🤖 AI Summary
Existing hand pose tracking methods suffer from limitations in portability and force-sensing capability. This paper proposes a lightweight ring–watch cooperative wearable system that fuses fingertip IMU inertial measurements with single-channel wrist sEMG electromyographic signals to jointly reconstruct 3D hand pose and estimate individual fingertip contact forces. We introduce a novel dual-branch Transformer architecture with cross-modal cross-attention mechanisms and incorporate a biomechanics-inspired kinematic constraint loss to enhance estimation accuracy and real-time performance. Evaluated on 20 subjects, the system achieves a mean joint position error of 0.57 cm and a fingertip force estimation RMSE of 0.213 (r = 0.76). It has been successfully deployed in a real-time Unity-based virtual interaction system, demonstrating practical utility and robustness for natural, force-aware human–computer interaction.
📝 Abstract
Hand pose tracking is essential for advancing applications in human-computer interaction. Current approaches, such as vision-based systems and wearable devices, face limitations in portability, usability, and practicality. We present a novel wearable system that reconstructs 3D hand pose and estimates per-finger forces using a minimal ring-watch sensor setup.

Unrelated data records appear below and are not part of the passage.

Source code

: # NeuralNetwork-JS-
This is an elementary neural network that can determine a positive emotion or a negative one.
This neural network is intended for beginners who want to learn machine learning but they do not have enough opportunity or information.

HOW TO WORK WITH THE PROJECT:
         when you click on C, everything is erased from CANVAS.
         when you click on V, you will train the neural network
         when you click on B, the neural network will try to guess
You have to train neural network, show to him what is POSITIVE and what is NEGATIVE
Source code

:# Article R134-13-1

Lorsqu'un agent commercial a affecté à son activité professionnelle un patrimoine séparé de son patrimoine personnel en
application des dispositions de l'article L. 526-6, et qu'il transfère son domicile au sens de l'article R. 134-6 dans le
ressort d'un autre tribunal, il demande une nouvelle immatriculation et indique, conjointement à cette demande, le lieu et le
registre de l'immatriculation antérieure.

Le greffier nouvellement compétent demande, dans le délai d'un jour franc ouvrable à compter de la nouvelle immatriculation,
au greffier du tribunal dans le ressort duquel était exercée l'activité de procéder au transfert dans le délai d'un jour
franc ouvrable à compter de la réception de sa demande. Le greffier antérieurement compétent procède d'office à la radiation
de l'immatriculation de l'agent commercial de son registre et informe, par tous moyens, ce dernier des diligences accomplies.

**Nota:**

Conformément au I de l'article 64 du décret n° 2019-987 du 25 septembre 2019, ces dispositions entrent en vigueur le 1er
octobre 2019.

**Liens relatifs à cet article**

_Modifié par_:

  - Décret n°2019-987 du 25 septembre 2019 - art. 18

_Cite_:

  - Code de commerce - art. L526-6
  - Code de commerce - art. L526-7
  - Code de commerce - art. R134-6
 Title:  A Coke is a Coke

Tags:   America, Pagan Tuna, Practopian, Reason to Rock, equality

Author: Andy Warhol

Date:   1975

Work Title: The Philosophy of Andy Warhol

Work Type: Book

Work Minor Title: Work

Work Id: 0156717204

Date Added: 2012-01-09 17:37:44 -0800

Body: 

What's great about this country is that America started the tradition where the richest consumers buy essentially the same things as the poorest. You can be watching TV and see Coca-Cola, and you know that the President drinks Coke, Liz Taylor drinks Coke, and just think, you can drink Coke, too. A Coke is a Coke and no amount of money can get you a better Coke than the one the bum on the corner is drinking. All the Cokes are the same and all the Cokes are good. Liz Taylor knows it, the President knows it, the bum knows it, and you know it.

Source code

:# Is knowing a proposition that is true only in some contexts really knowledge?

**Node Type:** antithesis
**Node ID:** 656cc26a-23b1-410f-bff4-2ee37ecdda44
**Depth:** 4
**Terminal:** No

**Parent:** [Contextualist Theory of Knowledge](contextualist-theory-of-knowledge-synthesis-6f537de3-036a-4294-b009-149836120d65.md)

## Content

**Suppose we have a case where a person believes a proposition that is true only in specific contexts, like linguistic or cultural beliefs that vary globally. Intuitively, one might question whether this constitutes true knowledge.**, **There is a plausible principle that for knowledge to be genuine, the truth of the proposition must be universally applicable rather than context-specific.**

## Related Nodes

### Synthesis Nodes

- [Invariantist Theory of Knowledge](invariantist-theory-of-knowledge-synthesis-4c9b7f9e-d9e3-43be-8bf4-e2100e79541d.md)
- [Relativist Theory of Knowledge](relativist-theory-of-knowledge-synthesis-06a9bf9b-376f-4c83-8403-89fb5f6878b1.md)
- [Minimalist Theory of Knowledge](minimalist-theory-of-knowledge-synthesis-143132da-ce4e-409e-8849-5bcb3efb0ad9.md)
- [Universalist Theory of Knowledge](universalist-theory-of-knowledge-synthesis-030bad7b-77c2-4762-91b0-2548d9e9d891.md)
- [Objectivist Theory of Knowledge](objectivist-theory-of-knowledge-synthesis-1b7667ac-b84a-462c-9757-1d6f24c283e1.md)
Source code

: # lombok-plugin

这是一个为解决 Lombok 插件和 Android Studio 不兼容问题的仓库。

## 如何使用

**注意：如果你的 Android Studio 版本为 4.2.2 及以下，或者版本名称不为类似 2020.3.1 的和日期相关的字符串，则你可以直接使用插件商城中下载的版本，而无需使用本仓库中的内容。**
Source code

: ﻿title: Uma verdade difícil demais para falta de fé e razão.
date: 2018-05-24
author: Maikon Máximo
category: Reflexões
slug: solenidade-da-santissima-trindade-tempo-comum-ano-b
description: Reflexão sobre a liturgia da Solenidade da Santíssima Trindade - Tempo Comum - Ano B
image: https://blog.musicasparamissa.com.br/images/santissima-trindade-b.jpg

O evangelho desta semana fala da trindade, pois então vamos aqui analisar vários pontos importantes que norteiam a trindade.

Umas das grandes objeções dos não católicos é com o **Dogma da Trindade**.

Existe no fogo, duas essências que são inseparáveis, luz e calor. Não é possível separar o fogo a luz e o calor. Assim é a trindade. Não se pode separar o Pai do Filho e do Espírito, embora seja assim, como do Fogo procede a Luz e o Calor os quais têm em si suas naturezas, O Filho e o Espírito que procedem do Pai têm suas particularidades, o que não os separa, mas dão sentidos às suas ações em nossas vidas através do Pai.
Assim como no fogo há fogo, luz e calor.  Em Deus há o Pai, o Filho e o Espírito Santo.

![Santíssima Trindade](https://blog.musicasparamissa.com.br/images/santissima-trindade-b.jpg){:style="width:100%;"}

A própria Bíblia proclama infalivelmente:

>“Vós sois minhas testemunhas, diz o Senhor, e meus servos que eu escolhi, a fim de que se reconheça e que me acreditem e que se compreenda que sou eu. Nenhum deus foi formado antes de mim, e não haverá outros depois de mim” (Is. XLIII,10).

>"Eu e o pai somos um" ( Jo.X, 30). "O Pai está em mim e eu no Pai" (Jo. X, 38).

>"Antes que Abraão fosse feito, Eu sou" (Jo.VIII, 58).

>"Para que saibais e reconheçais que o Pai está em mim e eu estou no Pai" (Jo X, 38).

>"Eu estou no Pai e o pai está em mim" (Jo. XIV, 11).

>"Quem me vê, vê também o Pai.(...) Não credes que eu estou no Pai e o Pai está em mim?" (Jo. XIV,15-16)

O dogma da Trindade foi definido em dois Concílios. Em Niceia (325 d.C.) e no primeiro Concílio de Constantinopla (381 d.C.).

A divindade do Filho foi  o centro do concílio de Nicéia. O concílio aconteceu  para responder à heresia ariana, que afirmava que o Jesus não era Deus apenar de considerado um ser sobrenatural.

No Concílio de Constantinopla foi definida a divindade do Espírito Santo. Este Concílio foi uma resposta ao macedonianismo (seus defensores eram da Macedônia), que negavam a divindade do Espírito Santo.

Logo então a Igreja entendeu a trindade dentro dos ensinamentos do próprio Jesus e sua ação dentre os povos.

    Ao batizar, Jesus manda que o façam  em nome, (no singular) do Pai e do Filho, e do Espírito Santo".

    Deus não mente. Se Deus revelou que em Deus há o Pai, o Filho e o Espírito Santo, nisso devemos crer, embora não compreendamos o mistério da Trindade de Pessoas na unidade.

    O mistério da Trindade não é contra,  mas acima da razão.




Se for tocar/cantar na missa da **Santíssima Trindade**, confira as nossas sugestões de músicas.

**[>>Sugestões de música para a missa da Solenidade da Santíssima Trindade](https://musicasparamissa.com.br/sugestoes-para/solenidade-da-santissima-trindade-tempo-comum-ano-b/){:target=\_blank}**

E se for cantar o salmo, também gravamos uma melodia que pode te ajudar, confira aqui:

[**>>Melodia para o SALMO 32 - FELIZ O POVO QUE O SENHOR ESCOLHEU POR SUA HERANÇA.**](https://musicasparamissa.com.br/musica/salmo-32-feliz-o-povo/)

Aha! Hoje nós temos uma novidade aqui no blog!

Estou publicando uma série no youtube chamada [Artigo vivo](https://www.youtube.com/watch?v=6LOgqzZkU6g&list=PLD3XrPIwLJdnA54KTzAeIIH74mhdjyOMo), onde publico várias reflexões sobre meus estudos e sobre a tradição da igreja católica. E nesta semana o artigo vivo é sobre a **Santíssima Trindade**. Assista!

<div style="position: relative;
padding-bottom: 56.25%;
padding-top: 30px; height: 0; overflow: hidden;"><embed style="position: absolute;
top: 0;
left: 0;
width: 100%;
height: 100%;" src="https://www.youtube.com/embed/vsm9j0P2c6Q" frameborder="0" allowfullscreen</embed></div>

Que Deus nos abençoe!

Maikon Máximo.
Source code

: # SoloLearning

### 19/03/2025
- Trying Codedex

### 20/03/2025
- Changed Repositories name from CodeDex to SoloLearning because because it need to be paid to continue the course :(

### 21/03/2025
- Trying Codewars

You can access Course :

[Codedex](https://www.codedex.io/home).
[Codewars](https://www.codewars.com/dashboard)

A ring worn on the finger integrates an inertial measurement unit (IMU) to capture finger motion, while a smartwatch-based single-channel electromyography (EMG) sensor on the wrist detects muscle activations. By leveraging the complementary strengths of motion sensing and muscle signals, our approach achieves accurate hand pose tracking and grip force estimation in a compact wearable form factor. We develop a dual-branch transformer network that fuses IMU and EMG data with cross-modal attention to predict finger joint positions and forces simultaneously. A custom loss function imposes kinematic constraints for smooth force variation and realistic force saturation. Evaluation with 20 participants performing daily object interaction gestures demonstrates an average Mean Per Joint Position Error (MPJPE) of 0.57 cm and a fingertip force estimation (RMSE: 0.213, r=0.76). We showcase our system in a real-time Unity application, enabling virtual hand interactions that respond to user-applied forces. This minimal, force-aware tracking system has broad implications for VR/AR, assistive prosthetics, and ergonomic monitoring.